In school there are some clubs and students are eager to do various activities. For example, there is a symphonic band in the school. It has about 50 members. It got gold prizes 13 times continuously in Kagoshima prefectural contest. In 2010, saxophone four players got gold prize in an ensemble contest in Kagoshima.

==Buddhism in Kawanabe==
In the middle of the Kamakura period, family Buddhist altars became popular. They are called 仏壇 (butsudan) in Japanese. Early in the nineteenth century, these Buddhist altars the industry of making these altars started and became popular later. Today, it has become the base of Kawanabe Buddhist altar industry.
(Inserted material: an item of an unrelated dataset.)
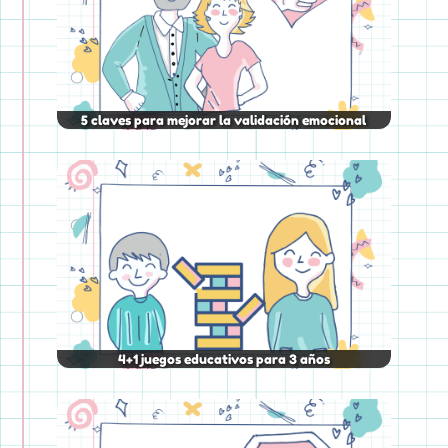
5 claves para mejorar la validación emocional
4+1 juegos educativos para 3 años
Now there are many shops which sell Kawanabe Buddhist altars in Kawanabe.

==Timeline==
- April 1, 1889 - Due to the municipal status enforcement, the villages of Kaseda, Nishikaseda, Higashikaseda, Higashinanpo, Nishinanpo, Katsume and Kawanabe were formed in Kawanabe District. (7 villages)
- March 29, 1896 - The villages of Chiran (from Kiire District) was moved to Kawanabe District. (8 villages)
- January 1, 1923 - The village of Nishikaseda was renamed to the village of Kasasa.
- July 1, 1923 - The village of Higashinanpo(?) was elevated to town status and renamed to become the town of Makurazaki. (1 town, 7 villages)
- October 13, 1923 - The village of Kawanabe was elevated to town status to become the town of Kawanabe. (2 towns, 6 villages)
- January 1, 1924 - The village of Kaseda was elevated to town status to become the town of Kaseda.(3 towns, 5 villages)
- January 1, 1925 - The village of Higashikaseda was elevated to town status and renamed to become the town of Bansei. (4 towns, 4 villages)
- April 1, 1932 - The village of Chiran was elevated to town status to become the town of Chiran. (5 towns, 3 villages)
- October 10, 1940 - The village of Kasasa was elevated to town status to become the town of Kasasa. (6 towns, 2 villages)
- September 1, 1949 - The town of Makurazaki was elevated to city status to become the city of Makurazaki. (5 towns, 2 villages)
- April 1, 1951 - The village of Ōura was broken off from the town of Kasasa. (5 towns, 3 villages)
- October 15, 1953 - The village of Nishinanpo(?) was renamed to the village of Bonotsu.
- July 15, 1954 - The towns of Kaseda and Bansei were merged to create the city of Kaseda. (3 towns, 3 villages)
- November 1, 1955 - The village of Bonotsu was elevated to town status to become the town of Bonotsu.(4 towns, 2 villages)
- September 1, 1956 - The town of Kawanabe, and the village of Katsume were merged to create the town of Kawanabe. (4 towns, 1 village)
- November 1, 1961 - The village of Ōura was elevated to town status to become the town of Ōura.(5 towns)
- November 7, 2005 - The towns of Bonotsu, Kasasa and Ōura, along with the city of Kaseda, and the town of Kinpō (from Hioki District) were merged to create the city of Minamisatsuma. (2 towns)
- December 1, 2007 - The towns of Chiran and Kawanabe, along with the town of Ei (from Ibusuki District), were merged to create the city of Minamikyūshū. Kawanabe District was dissolved as a result of this merger.